Jewish visitors aren’t the only ones who visit Kfar Kedem for a taste of the past. Thousands of non-Jews also visit the site every year. Groups come from China, Brazil, Norway, India and almost anywhere else on the globe. “Many of them are Christians who believe that we are the Chosen People, that we are here because Hashem ordered it, and that they must help us,” says Menachem. “I always begin by telling them that Jews have been longing to live in Israel for two thousand years and that our people prayed and died for this dream to come true. I tell them that we have come back to our land. We are living the actualization of our dream and they cannot possibly understand this because they are not Jews. ‘Amen,’ they answer. It’s our land and it’s our duty. ‘Amen,’ they answer. They tell me that they bless the Jewish people because they know that people who bless us will in turn be blessed by G-d.”

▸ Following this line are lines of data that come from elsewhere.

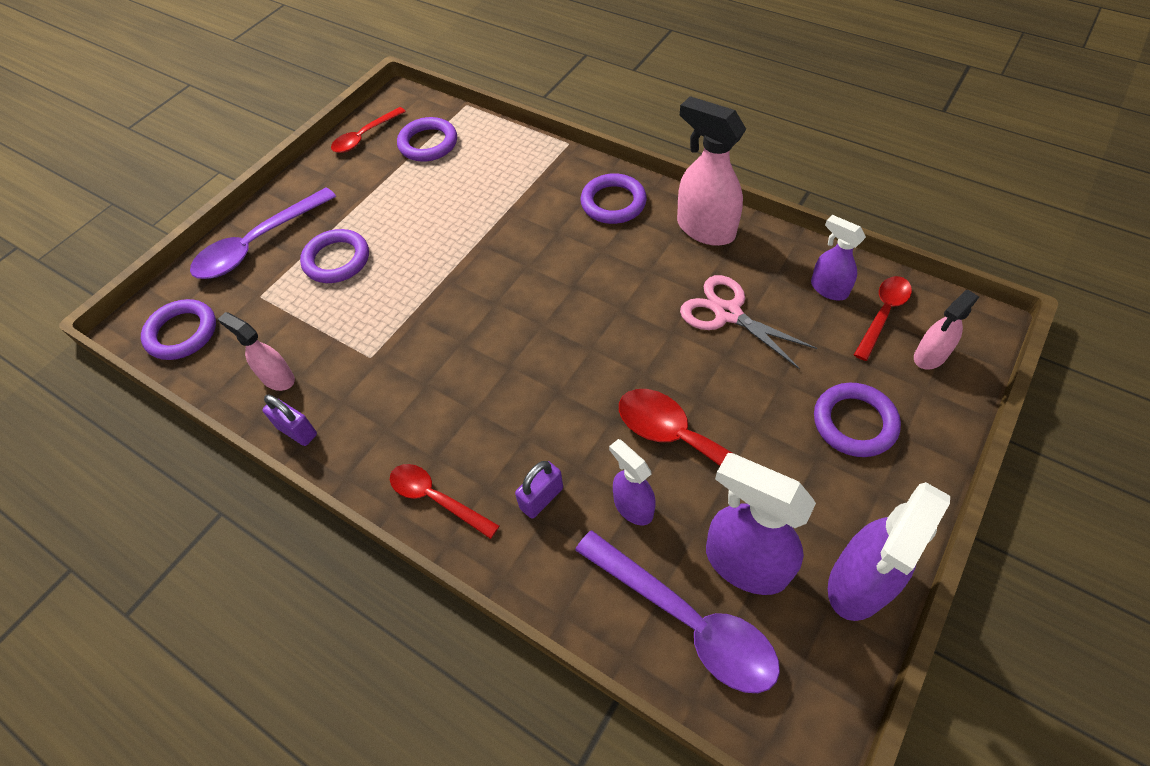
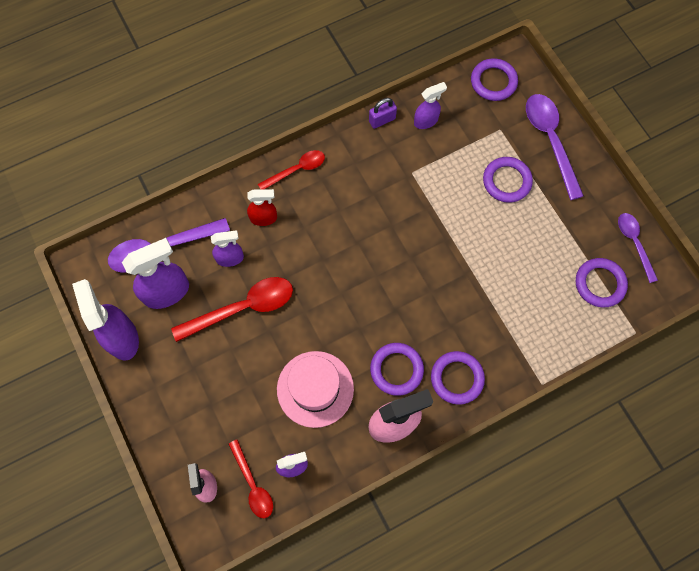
camera: 115 degrees right, 15 degrees up
pink spray bottle [218,312,295,391] -> purple spray bottle [414,82,447,129]
red spoon [331,107,406,153] -> purple spoon [618,213,658,283]
purple padlock [515,461,563,519] -> red spray bottle [247,189,277,226]
pink scissors [680,275,817,369] -> pink hat [277,351,354,428]
purple ring [814,383,901,457] -> purple ring moved to [370,343,424,396]

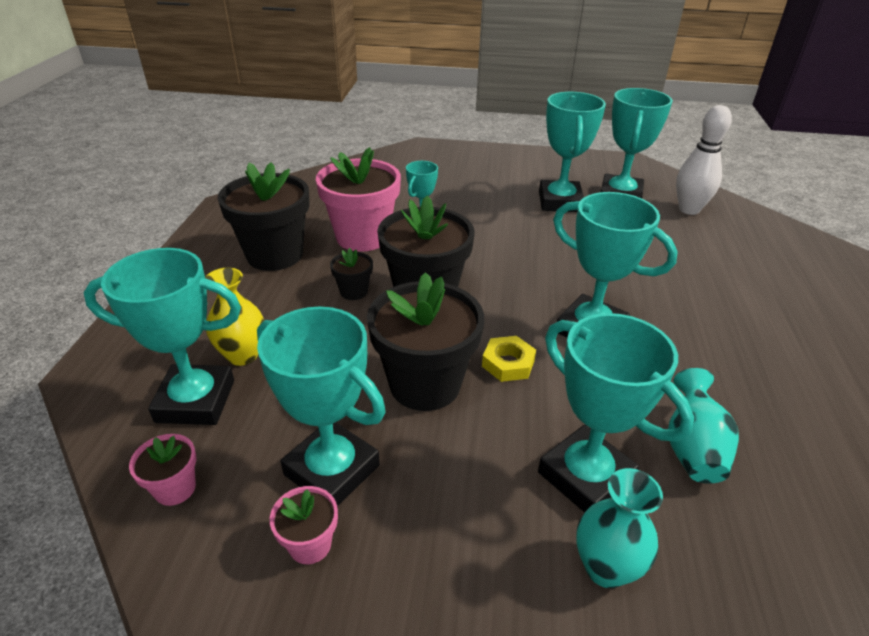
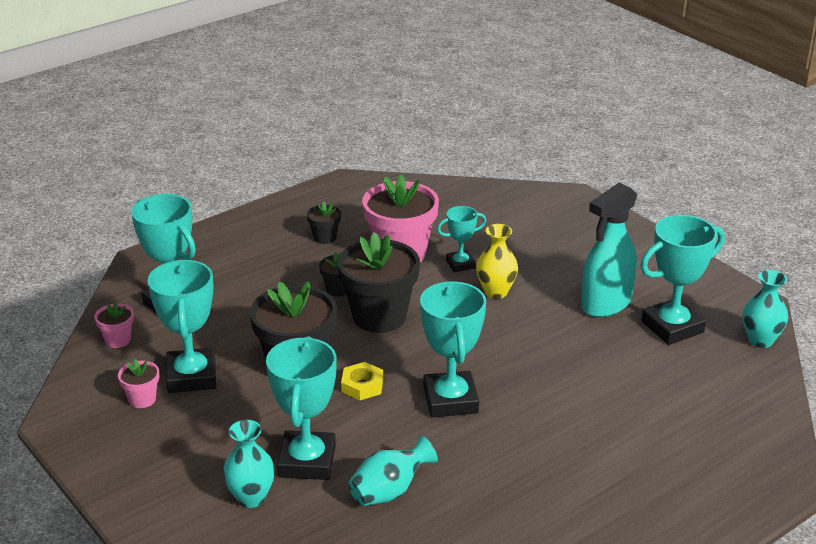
camera: 45 degrees right, 5 degrees down
yellow vase [205,268,264,366] -> yellow vase moved to [476,224,518,299]
black flower pot [218,162,310,271] -> black flower pot [307,201,341,244], size x0.46
turquoise trophy [539,92,606,212] -> turquoise spray bottle [581,183,637,317]
white bowling pin [676,105,732,215] -> none
none -> turquoise vase [743,270,788,348]

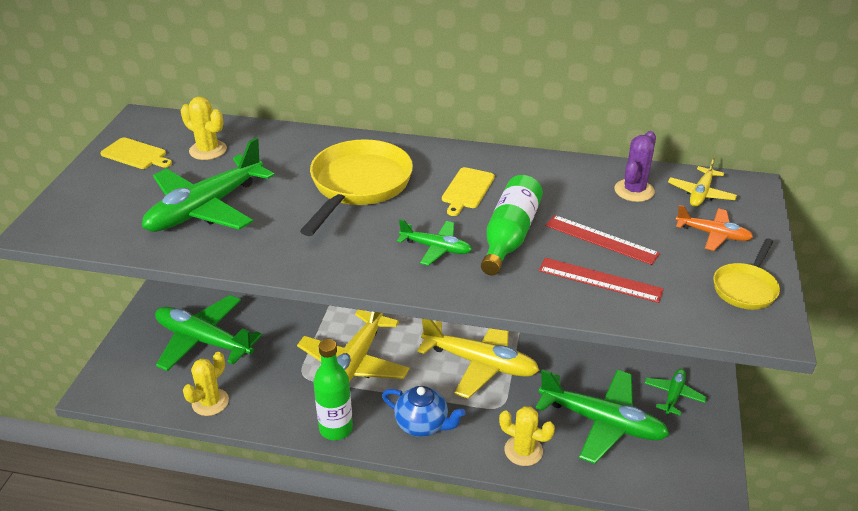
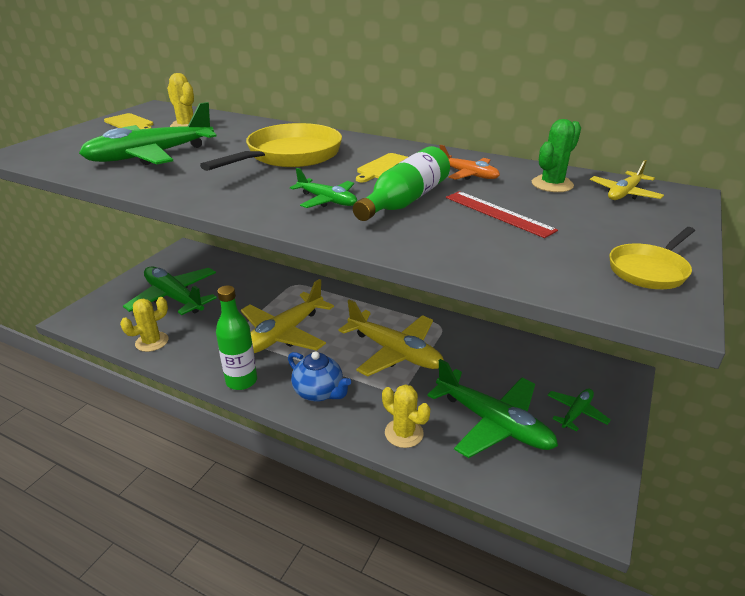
camera: 15 degrees right, 5 degrees down
red ruler [539,258,664,303] -> none
purple cactus [614,131,656,202] -> green cactus [532,119,581,192]
orange plane [676,205,753,251] -> orange plane moved to [440,145,500,180]

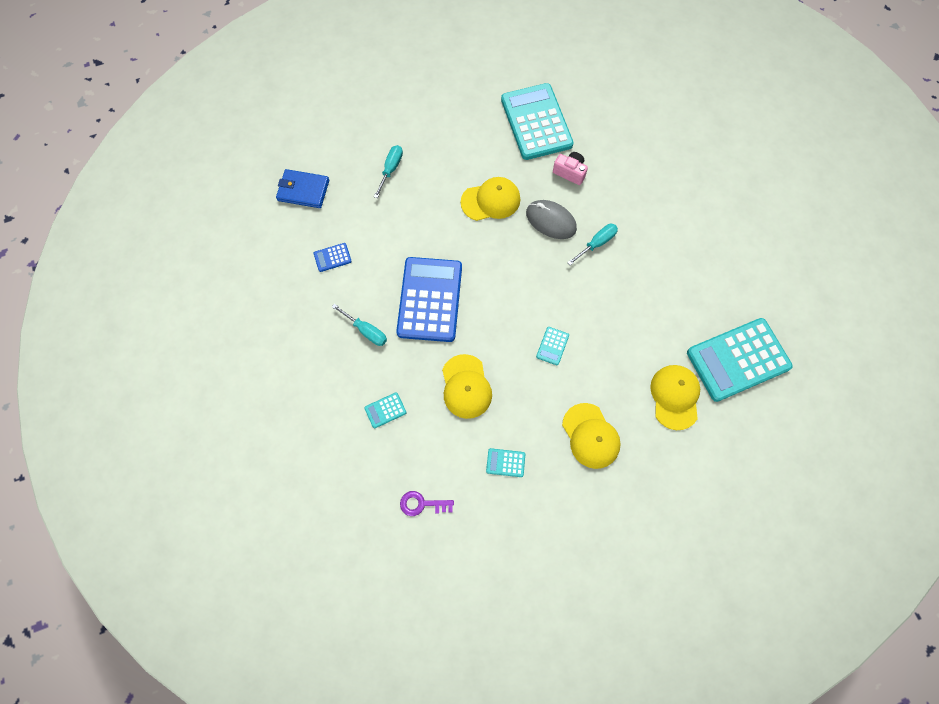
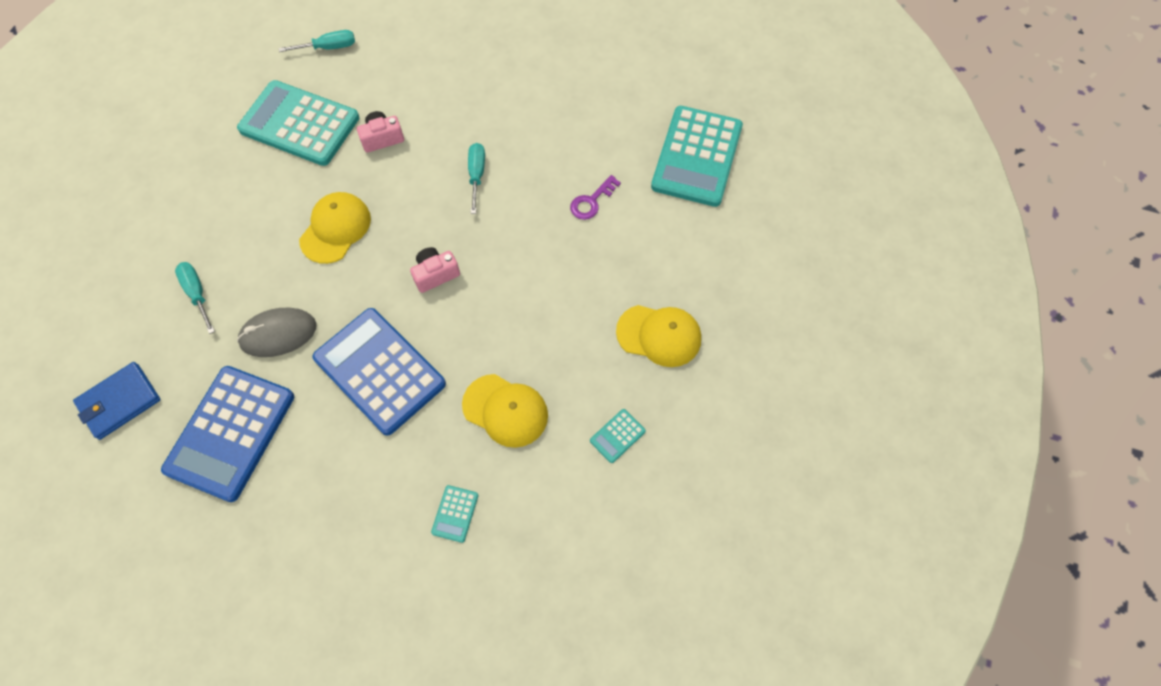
camera: 50 degrees left, 5 degrees down
blue calculator [314,243,352,272] -> blue calculator [161,366,294,502], size x2.49
turquoise screwdriver [332,304,387,346] -> turquoise screwdriver moved to [279,30,355,52]
purple key [400,491,454,516] -> purple key moved to [570,175,621,220]
grey mouse [526,200,577,239] -> grey mouse moved to [237,308,317,357]
turquoise calculator [536,327,569,365] -> none
yellow cap [650,365,700,430] -> none
none -> pink camera [410,247,460,293]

As possibly the only Jew with whom these non-Jewish visitors will have meaningful contact, Menachem becomes an ambassador of sorts for the Jewish nation. Once he spoke to a group of a few hundreds of Catholics about a Jew’s responsibility to keep Shabbat.

“I explained that Shabbat comes from the word shvita which means to strike, to cease work. We stop work because we need to bear witness to the world that Hashem created the world.”

The large crowd appreciated Menachem’s words and clapped.

 

Where Are the Jewish People Heading?

Although 2016 was a year spent battling lymphoma B cell cancer, Menachem’s energy didn’t lag too much. “It was a challenging year, a year that gave me time to think and a year full of faith. I found the strength to forge forward because I believe that Kfar Kedem is a place where Hashem’s message is heard,” he says. “A tourist pays money to get something that he doesn’t have at home.” It can be something physical, like sipping coconut milk on a white beach, or something that reflects values that are important to him. “Kfar Kedem isn’t simply about riding a donkey dressed in clothes that were worn in the time of the Mishna. It’s a journey into the past of your forefathers. Few people today can really make contact with the part of them that longs to belong to something bigger; Kfar Kedem helps you do that.”

* * * * *

Encounter in an Arab Village

Prior to setting out on his aliyah leregel, Menachem went on a reconnaissance tour to plan nightly stopovers. In Emek Yizrael, the Jezreel Valley, he visited the Arab village of Salem. “Spotting an Arab guard who was about seventy years old at the entrance to a cement factory, I asked him to direct me to someone influential in the village, such as the principal of the school. I explained that I’d be journeying on foot and that I’d need a place to sleep and to tether my donkeys. Instead of a name, I got an invitation to his son’s house. Like many Arab houses, the family lives on the second floor intending to fill in the first floor when finances allow. The guard offered me coffee. He mentioned that he had lived in Rishon Lezion and worked on a farm there about 50 years ago. Although he didn’t remember the names of the farm owners, he remembered that he had worked together with a Jewish lad named Shimshon. “The farmer would wake us up to milk his twenty cows by jangling a bell on a string that led to his own house,” he said. My grandparents had owned a farm in Rishon Lezion. On the off chance, I called my father. ‘Did your father wake his two workers with a bell?’ I asked. My father was speechless until he could find the words to ask how I knew about the bell system he had rigged,” Menachem ends his story.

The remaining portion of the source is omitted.